» THE PROBLEM
Keep the wording of every entry intact in your copy, and omit the pictures.

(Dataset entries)
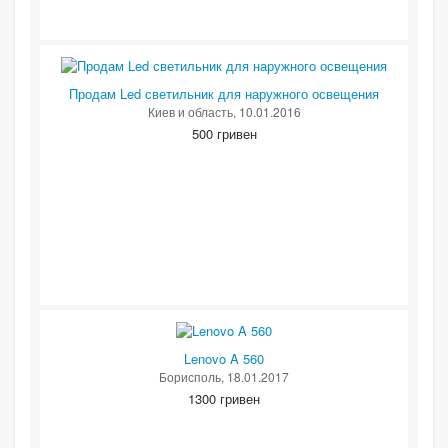
Продам Led светильник для наружного освещения
Киев и область
, 10.01.2016
500 гривен
Lenovo A 560
Борисполь
, 18.01.2017
1300 гривен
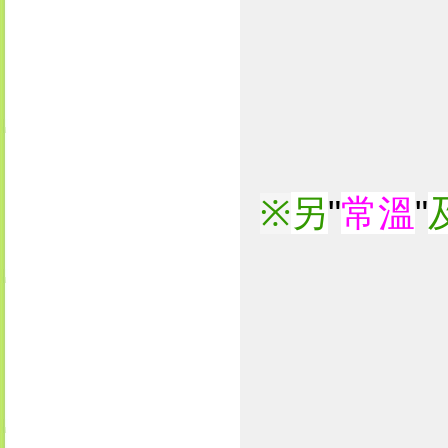
另
"
常溫
"
※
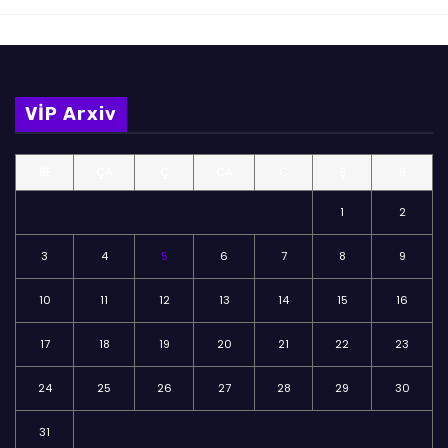
VİP Arxiv
BE
ÇA
Ç
CA
C
Ş
B
1
2
3
4
5
6
7
8
9
10
11
12
13
14
15
16
17
18
19
20
21
22
23
24
25
26
27
28
29
30
31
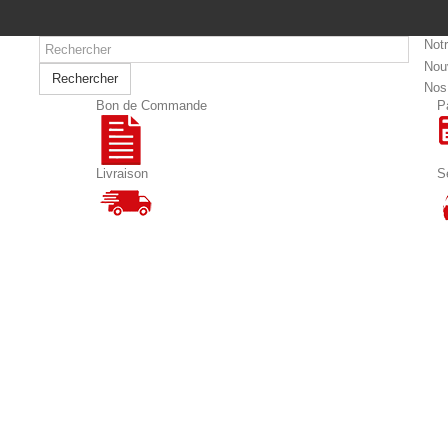
Not
Nou
Rechercher
Nos
Bon de Commande
P
Livraison
S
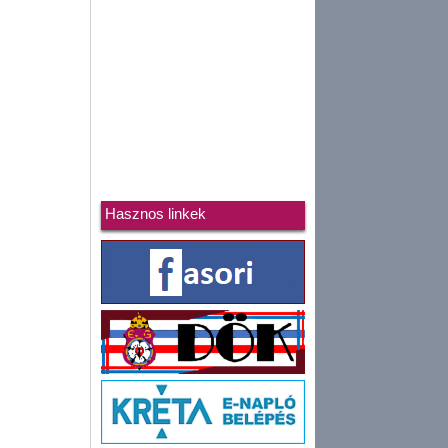
Hasznos linkek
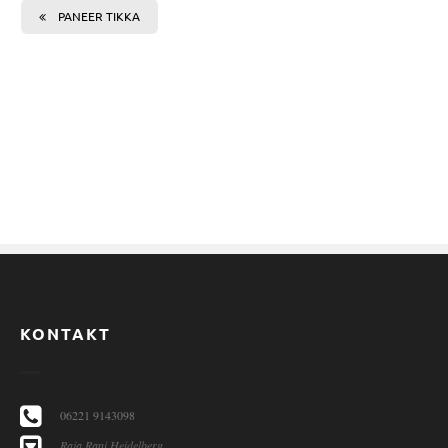
PANEER TIKKA
KONTAKT
06221 9143098
Raja Rani Heidelberg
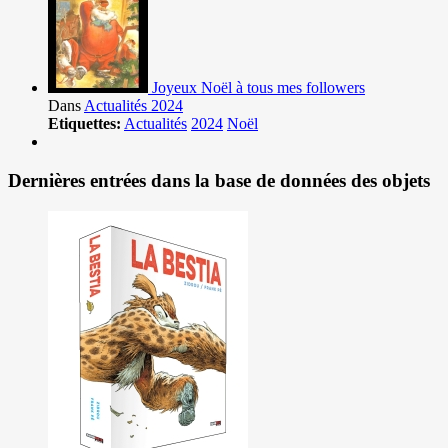
Joyeux Noël à tous mes followers
Dans
Actualités 2024
Etiquettes:
Actualités
2024
Noël
Dernières entrées dans la base de données des objets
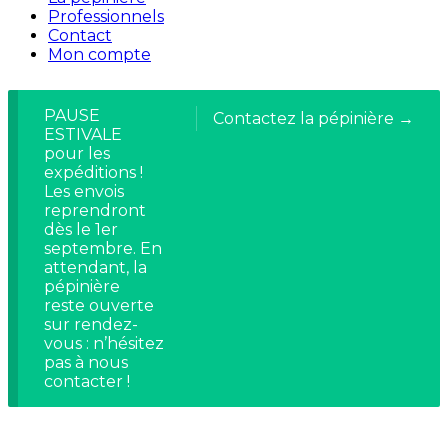
Professionnels
Contact
Mon compte
PAUSE
Contactez la pépinière →
ESTIVALE
pour les
expéditions !
Les envois
reprendront
dès le 1er
septembre. En
attendant, la
pépinière
reste ouverte
sur rendez-
vous : n’hésitez
pas à nous
contacter !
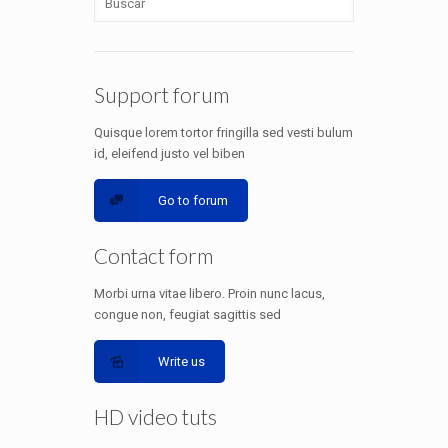
Support forum
Quisque lorem tortor fringilla sed vesti bulum
id, eleifend justo vel biben
Go to forum
Contact form
Morbi urna vitae libero. Proin nunc lacus,
congue non, feugiat sagittis sed
Write us
HD video tuts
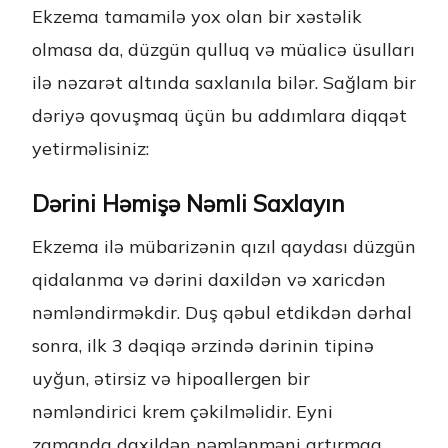
Ekzema tamamilə yox olan bir xəstəlik
olmasa da, düzgün qulluq və müalicə üsulları
ilə nəzarət altında saxlanıla bilər. Sağlam bir
dəriyə qovuşmaq üçün bu addımlara diqqət
yetirməlisiniz:
Dərini Həmişə Nəmli Saxlayın
Ekzema ilə mübarizənin qızıl qaydası düzgün
qidalanma və dərini daxildən və xaricdən
nəmləndirməkdir. Duş qəbul etdikdən dərhal
sonra, ilk 3 dəqiqə ərzində dərinin tipinə
uyğun, ətirsiz və hipoallergen bir
nəmləndirici krem çəkilməlidir. Eyni
zamanda daxildən nəmlənməni artırmaq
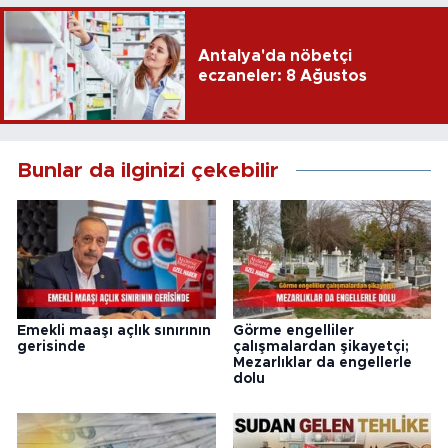
edildi
Antalya'da nöbetçi
eczaneler: 8 Ağustos
Bunlar da ilginizi çekebilir
Emekli maaşı açlık sınırının
Görme engelliler
gerisinde
çalışmalardan şikayetçi;
Mezarlıklar da engellerle
dolu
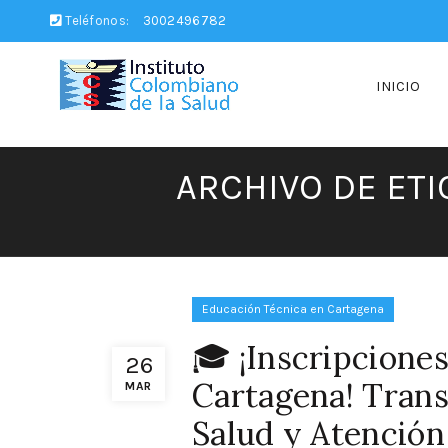
Teléfonos:
3002496782
INICIO
ARCHIVO DE ET
Educación Técnica en Cartagena
🎓 ¡Inscripcion
26
Cartagena! Trans
MAR
Salud y Atención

» RESPONSE AREA
Продам Led светильник для наружного освещения
Киев и область
, 10.01.2016
500 гривен
Lenovo A 560
Борисполь
, 18.01.2017
1300 гривен
另
"
常溫
"
※
VİP Arxiv
BE
ÇA
Ç
CA
C
Ş
B
1
2
3
4
5
6
7
8
9
10
11
12
13
14
15
16
17
18
19
20
21
22
23
24
25
26
27
28
29
30
31
Not
Nou
Rechercher
Nos
Bon de Commande
P
Livraison
S
Hasznos linkek
PANEER TIKKA
KONTAKT
06221 9143098
Raja Rani Heidelberg
Joyeux Noël à tous mes followers
Dans
Actualités 2024
Etiquettes:
Actualités
2024
Noël
Dernières entrées dans la base de données des objets
Professionnels
Contact
Mon compte
PAUSE
Contactez la pépinière →
ESTIVALE
pour les
expéditions !
Les envois
reprendront
dès le 1er
septembre. En
attendant, la
pépinière
reste ouverte
sur rendez-
vous : n’hésitez
pas à nous
contacter !
Support forum
Quisque lorem tortor fringilla sed vesti bulum
id, eleifend justo vel biben
Go to forum
Contact form
Morbi urna vitae libero. Proin nunc lacus,
congue non, feugiat sagittis sed
Write us
HD video tuts
Ekzema tamamilə yox olan bir xəstəlik
olmasa da, düzgün qulluq və müalicə üsulları
ilə nəzarət altında saxlanıla bilər. Sağlam bir
dəriyə qovuşmaq üçün bu addımlara diqqət
yetirməlisiniz:
Dərini Həmişə Nəmli Saxlayın
Ekzema ilə mübarizənin qızıl qaydası düzgün
qidalanma və dərini daxildən və xaricdən
nəmləndirməkdir. Duş qəbul etdikdən dərhal
sonra, ilk 3 dəqiqə ərzində dərinin tipinə
uyğun, ətirsiz və hipoallergen bir
nəmləndirici krem çəkilməlidir. Eyni
zamanda daxildən nəmlənməni artırmaq
edildi
Antalya'da nöbetçi
eczaneler: 8 Ağustos
Bunlar da ilginizi çekebilir
Emekli maaşı açlık sınırının
Görme engelliler
gerisinde
çalışmalardan şikayetçi;
Mezarlıklar da engellerle
dolu
Teléfonos:
3002496782
INICIO
ARCHIVO DE ET
Educación Técnica en Cartagena
🎓 ¡Inscripcion
26
Cartagena! Trans
MAR
Salud y Atención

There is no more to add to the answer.